The calculation steps of attention weight α in the above formula:

1) get the output augmentations of the OCR module, that is, the positive blue block in figure 9.

2) after seeing several consecutive conv-bn-relu, the vector with dimension b × 1 is obtained.

3) after sogmoid the vector of b × 1, we get an attention weight α on batch.

Reasoning stage:

In the reasoning phase, hierarchical applications learn attention to combine N different scale predictions. The combination of each scale gives priority to a lower scale, and then gradually rises to a higher scale, because they have more global context information, and higher scale predictions can be used for scale that needs to be improved.

In multi-scale reasoning, the combination of each scale is in the order of {2.0memt 1.5pint 1.0pence 0.5}.
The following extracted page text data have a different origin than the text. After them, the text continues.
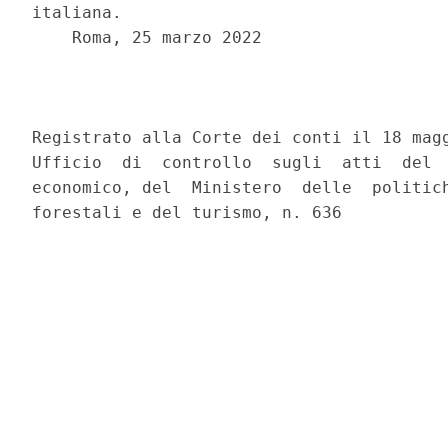
italiana. 

    Roma, 25 marzo 2022 

                                          
Registrato alla Corte dei conti il 18 magg
Ufficio  di  controllo  sugli  atti  del  
economico, del  Ministero  delle  politich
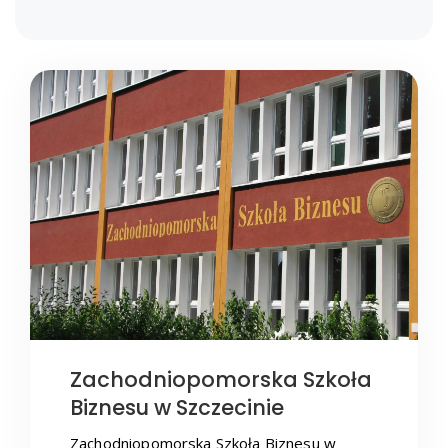
Zachodniopomorska Szkoła
Biznesu w Szczecinie
Zachodniopomorska Szkoła Biznesu w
This is the answer to the question about what are the SOTA methods on the four semantic segmentation datasets Cityscapes. I hope the above content can be of some help to you. If you still have a lot of doubts to be solved, you can follow the industry information channel for more related knowledge.

Welcome to subscribe "Shulou Technology Information " to get latest news, interesting things and hot topics in the IT industry, and controls the hottest and latest Internet news, technology news and IT industry trends.

*The comments in the above article only represent the author's personal views and do not represent the views and positions of this website. If you have more insights, please feel free to contribute and share.